Choose from a selected group of artists represented in the exhibition A Mirror of Nature: Nordic Landscape Painting 1840-1910.
Vyborg 1863 - Helsinki 1937, Finnish
Eero Järnefelt was born in Vyborg into the family of Lieutenant-General Alexander Järnefelt. His mother, Elisabeth Clodt von Jörgensburg, belonged to a noble family in St Petersburg, and some of her close relatives were also artists.
In 1870, the family moved to Helsinki where in addition to his schooling, Eero Järnefelt studied at the drawing school of the Finnish Art Society in 1874 and 1878. Between 1883-86 he studied at the St Petersburg Academy of Art. In those days it was very rare for a Finnish artist to go to St Petersburg to study, but it was a natural choice for Järnefelt given his family background.
Järnefelt continued his art studies in Paris at the Académie Julian from 1886-88, and also in 1889 and 1890-91. At the end of the 1880s, he spent a great deal of time in Paris with Akseli Gallen-Kallela. They were united by the notion of a Finnish national identity and the desire to create original Finnish art based on the naturalism of the time. Järnefelt travelled to Italy in 1894 and 1897 to study the art of the Early Renaissance.
Järnefelt's early outstanding works Savo Boat (1888), A July Day (1891) and The Wage Slaves (1893) all depict Finns living in the countryside amid the landscapes and natural conditions that governed their lives.

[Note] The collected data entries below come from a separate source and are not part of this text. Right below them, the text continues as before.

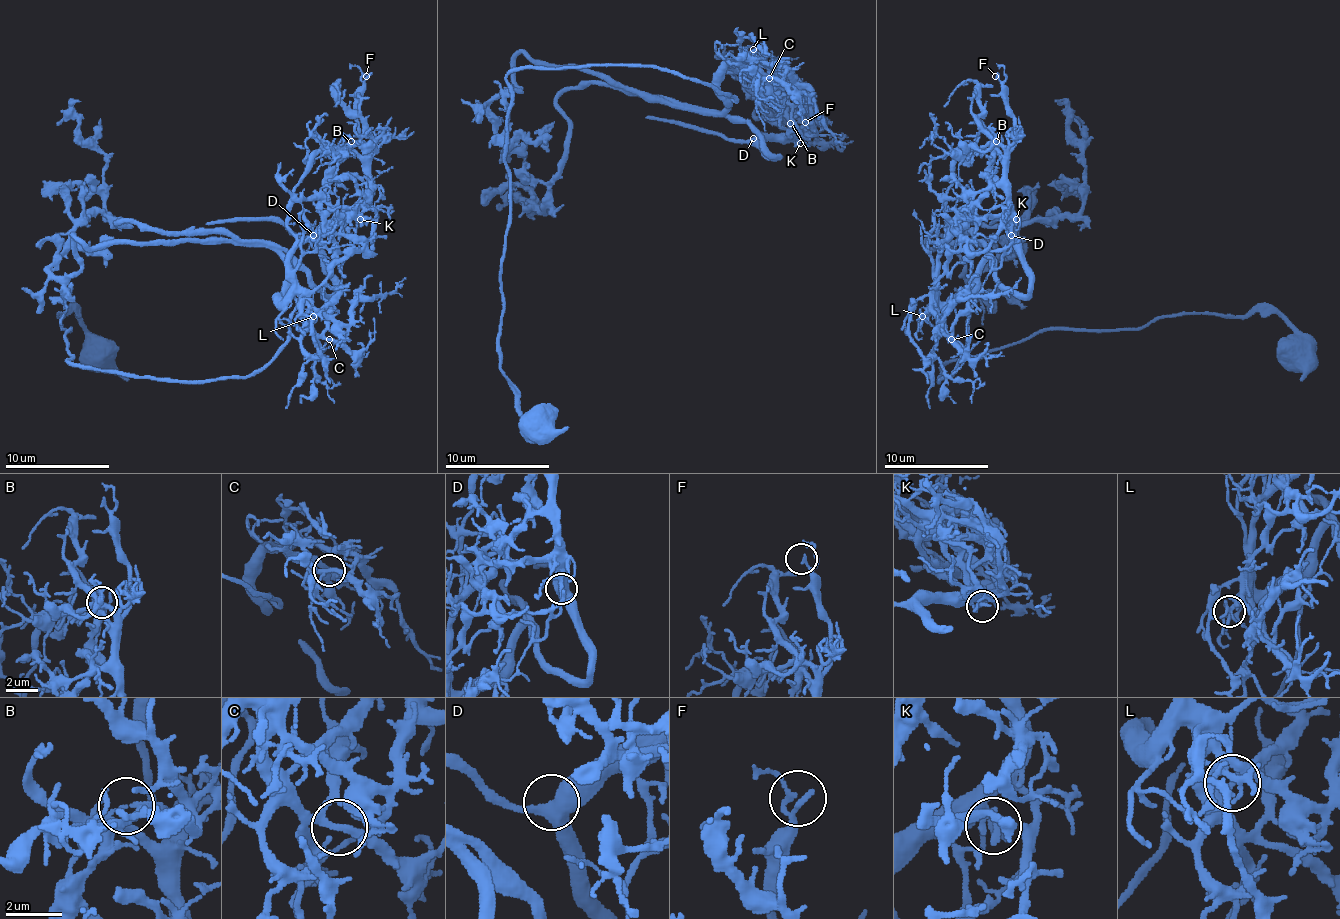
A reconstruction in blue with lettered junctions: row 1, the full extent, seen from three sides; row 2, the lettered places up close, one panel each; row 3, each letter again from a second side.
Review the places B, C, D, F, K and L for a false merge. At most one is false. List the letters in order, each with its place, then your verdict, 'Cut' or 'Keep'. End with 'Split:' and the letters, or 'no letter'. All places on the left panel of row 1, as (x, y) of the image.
B: Place: (351, 141). Cut
C: Place: (329, 339). Keep
D: Place: (313, 235). Keep
F: Place: (366, 76). Keep
K: Place: (360, 219). Keep
L: Place: (313, 316). Keep
Split: B

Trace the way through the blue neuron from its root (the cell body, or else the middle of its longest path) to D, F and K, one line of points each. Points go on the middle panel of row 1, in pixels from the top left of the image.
D: (536, 420), (526, 420), (500, 367), (507, 75), (667, 67), (732, 96), (727, 114), (753, 138)
F: (536, 420), (500, 367), (507, 75), (654, 64), (735, 98), (719, 91), (732, 64), (797, 140), (805, 122)
K: (536, 420), (500, 367), (507, 75), (654, 64), (735, 98), (719, 91), (719, 70), (732, 64), (800, 143)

Järnefelt was influenced by both his studies in St Petersburg and the family's strong idealism. The family home became a meeting place for the young intelligensia thanks to Elisabeth Järnefelt's enthusiasm for the notion of a Finnish national identity. The "Järnefelt school" as the circle was called, included, in addition to Järnefelt's siblings, the writers Juhani Aho and Minna Canth, with whom Eero Järnefelt had been in frequent contact when he lived in Kuopio between 1884-88, and many others. The circle discussed such topics as Russian and Scandinavian literature. The group's thinking was coloured by the idealistic notion that art could be transformed and could reform society by turning towards reality. Juhani Aho's breakthrough work Rautatie ("The Railway"; 1884) took final shape in Järnefelt's circle, which is also where the idea behind setting up the pro-Finnish newspaper Päivälehti was established. The paper together with its literary Christmas album Nuori Suomi attracted the key driving forces behind Finnish art. Eero Järnefelt was involved with illustrating the album and his works were published as pictures on its pages.
In 1892, Eero Järnefelt travelled to Koli in Northern Karelia for the first time. In the same year, both Akseli Gallen-Kallela and Jean Sibelius made their first trips to Karelia. For Järnefelt, the hills at Koli became a place of pilgrimage for his painting and artistic quest right up until his last years.
The Järnefelt family's villa at Suviranta in Tuusula was completed in 1901; Juhani Aho, Pekka Halonen and Jean Sibelius also lived nearby. Järnefelt worked from 1902-28 as a teacher in the art room at the University of Helsinki.
After the 1890s, Järnefelt's naturalistic depiction of the life of the people gave way to detailed depictions of scenery and natural landscapes. Järnefelt also painted a large number of portraits, both keenly observed pictures of his intimate circle, and later more and more commissioned portraits of prominent people.